▸ The data
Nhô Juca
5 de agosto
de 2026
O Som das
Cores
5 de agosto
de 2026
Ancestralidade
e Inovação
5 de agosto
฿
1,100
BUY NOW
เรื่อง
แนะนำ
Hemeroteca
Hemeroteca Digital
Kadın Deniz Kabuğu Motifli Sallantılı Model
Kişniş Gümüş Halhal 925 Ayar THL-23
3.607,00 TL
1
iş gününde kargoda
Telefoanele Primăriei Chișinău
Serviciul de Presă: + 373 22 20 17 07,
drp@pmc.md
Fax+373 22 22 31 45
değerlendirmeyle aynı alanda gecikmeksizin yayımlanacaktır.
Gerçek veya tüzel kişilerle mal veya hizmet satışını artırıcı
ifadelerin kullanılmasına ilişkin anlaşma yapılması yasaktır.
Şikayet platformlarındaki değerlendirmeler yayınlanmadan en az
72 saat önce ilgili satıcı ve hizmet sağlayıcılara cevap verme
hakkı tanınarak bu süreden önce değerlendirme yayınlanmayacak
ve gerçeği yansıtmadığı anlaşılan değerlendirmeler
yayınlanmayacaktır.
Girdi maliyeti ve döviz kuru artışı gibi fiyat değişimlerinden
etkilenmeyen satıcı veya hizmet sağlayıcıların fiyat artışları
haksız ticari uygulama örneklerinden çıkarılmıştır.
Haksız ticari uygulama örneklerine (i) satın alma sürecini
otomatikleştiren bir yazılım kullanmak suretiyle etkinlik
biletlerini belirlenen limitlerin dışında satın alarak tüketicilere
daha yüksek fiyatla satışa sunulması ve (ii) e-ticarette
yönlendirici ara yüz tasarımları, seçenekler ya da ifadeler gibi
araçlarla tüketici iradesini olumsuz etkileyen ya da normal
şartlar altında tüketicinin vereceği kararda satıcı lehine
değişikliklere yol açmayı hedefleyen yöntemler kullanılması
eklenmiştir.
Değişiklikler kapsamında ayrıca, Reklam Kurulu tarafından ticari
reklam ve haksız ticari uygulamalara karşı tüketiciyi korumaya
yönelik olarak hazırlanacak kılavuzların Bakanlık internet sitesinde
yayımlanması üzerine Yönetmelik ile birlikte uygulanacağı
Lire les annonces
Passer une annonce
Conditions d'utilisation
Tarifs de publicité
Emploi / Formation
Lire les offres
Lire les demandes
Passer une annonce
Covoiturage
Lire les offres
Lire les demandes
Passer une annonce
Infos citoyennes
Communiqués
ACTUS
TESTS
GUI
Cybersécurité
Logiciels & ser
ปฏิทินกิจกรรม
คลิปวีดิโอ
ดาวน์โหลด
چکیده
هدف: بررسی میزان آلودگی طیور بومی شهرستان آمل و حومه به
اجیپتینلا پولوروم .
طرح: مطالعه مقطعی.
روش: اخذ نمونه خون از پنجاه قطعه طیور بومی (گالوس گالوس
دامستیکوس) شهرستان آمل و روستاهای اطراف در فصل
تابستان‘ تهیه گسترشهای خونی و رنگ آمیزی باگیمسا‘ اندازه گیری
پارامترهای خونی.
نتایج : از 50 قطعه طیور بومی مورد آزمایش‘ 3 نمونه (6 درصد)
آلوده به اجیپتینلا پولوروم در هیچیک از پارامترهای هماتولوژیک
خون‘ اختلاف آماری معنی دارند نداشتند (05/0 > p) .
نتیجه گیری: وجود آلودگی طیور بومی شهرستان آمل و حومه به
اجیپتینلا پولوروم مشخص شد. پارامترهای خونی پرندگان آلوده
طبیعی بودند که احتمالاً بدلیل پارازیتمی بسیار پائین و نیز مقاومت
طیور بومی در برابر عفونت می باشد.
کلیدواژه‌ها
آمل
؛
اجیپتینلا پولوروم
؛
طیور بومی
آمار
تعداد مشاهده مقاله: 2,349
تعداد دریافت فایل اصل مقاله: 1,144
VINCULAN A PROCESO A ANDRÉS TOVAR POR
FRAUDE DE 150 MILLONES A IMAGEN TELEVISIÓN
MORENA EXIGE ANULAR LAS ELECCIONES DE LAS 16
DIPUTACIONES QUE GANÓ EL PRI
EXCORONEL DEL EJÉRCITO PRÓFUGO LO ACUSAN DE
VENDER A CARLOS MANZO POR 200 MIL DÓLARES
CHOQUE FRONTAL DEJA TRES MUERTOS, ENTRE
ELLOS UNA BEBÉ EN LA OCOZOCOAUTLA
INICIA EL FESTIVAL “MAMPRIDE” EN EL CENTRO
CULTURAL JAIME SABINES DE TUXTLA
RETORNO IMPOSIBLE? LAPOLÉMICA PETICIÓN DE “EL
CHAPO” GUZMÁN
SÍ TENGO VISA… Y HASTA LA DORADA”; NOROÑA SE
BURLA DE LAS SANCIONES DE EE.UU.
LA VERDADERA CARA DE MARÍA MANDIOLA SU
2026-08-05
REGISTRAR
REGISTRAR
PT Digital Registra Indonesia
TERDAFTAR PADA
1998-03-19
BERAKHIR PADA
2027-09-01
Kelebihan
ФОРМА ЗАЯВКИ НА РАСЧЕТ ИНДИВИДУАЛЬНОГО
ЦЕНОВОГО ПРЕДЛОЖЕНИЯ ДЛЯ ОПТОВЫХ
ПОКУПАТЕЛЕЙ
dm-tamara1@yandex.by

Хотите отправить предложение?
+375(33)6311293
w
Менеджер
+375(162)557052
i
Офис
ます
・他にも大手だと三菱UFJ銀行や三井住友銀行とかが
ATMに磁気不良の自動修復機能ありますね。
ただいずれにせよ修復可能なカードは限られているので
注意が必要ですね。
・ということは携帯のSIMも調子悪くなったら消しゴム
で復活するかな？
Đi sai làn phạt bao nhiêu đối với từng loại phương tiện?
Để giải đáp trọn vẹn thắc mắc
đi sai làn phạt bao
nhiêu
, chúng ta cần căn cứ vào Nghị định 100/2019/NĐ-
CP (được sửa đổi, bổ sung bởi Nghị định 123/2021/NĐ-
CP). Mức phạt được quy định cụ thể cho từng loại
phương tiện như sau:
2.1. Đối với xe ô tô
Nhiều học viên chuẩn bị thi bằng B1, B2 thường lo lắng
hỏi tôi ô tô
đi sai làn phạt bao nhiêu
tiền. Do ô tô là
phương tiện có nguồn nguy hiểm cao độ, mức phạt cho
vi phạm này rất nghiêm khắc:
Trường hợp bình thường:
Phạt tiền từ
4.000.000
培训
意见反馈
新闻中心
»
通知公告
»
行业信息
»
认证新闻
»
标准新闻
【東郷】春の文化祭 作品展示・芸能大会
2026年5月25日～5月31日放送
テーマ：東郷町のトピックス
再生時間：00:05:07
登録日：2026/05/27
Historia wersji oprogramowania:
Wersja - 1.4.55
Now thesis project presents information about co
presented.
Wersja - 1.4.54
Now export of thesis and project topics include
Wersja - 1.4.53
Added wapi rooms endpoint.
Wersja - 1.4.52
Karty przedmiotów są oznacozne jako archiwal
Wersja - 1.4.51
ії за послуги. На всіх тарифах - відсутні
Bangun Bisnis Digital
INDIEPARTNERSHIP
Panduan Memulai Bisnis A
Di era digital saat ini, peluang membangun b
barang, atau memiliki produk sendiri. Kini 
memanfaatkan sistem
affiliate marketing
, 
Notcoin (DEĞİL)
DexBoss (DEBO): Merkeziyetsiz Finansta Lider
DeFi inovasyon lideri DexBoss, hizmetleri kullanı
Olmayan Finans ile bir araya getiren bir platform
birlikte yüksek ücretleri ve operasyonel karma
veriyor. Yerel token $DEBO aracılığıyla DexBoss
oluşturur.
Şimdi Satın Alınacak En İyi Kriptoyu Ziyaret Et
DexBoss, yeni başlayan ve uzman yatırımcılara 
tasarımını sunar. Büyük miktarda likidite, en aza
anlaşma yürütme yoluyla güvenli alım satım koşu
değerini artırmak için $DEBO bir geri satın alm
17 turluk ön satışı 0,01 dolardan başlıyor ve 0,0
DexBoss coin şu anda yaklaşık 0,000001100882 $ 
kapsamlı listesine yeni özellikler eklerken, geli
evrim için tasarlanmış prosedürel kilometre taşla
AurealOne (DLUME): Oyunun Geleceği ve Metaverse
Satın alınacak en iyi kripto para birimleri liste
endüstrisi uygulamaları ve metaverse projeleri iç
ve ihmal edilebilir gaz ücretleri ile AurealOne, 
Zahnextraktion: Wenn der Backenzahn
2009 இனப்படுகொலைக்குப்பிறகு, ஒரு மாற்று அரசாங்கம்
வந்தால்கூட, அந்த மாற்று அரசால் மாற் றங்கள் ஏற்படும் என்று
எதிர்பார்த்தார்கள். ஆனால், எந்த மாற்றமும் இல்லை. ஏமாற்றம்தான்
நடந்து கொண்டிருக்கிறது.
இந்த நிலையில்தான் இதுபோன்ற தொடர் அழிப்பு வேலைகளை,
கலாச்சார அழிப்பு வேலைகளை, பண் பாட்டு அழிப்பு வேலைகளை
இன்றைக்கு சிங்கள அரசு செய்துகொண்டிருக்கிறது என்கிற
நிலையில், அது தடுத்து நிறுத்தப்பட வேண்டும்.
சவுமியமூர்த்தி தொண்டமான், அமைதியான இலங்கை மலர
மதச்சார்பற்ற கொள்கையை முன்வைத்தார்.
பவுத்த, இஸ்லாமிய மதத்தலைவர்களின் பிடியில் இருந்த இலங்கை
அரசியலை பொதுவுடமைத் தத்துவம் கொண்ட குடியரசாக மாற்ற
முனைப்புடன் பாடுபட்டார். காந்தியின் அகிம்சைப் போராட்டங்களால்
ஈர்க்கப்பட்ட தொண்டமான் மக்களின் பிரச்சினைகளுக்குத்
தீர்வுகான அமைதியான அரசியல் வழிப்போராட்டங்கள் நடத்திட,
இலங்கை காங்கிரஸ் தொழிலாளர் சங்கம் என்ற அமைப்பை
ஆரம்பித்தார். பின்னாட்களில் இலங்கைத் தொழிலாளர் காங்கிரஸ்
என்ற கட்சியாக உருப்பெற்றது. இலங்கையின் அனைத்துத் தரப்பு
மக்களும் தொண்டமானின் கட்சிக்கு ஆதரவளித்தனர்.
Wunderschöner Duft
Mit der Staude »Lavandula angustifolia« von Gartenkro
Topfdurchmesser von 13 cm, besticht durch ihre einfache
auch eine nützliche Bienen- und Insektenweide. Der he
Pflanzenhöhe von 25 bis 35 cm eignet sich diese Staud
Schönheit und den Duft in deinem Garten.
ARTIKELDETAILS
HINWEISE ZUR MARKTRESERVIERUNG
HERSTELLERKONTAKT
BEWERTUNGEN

▸ Written task
Each line of the records that holds the word "phương" should be copied out.

▸ Exercise result
Đi sai làn phạt bao nhiêu đối với từng loại phương tiện?
phương tiện như sau:
phương tiện có nguồn nguy hiểm cao độ, mức phạt cho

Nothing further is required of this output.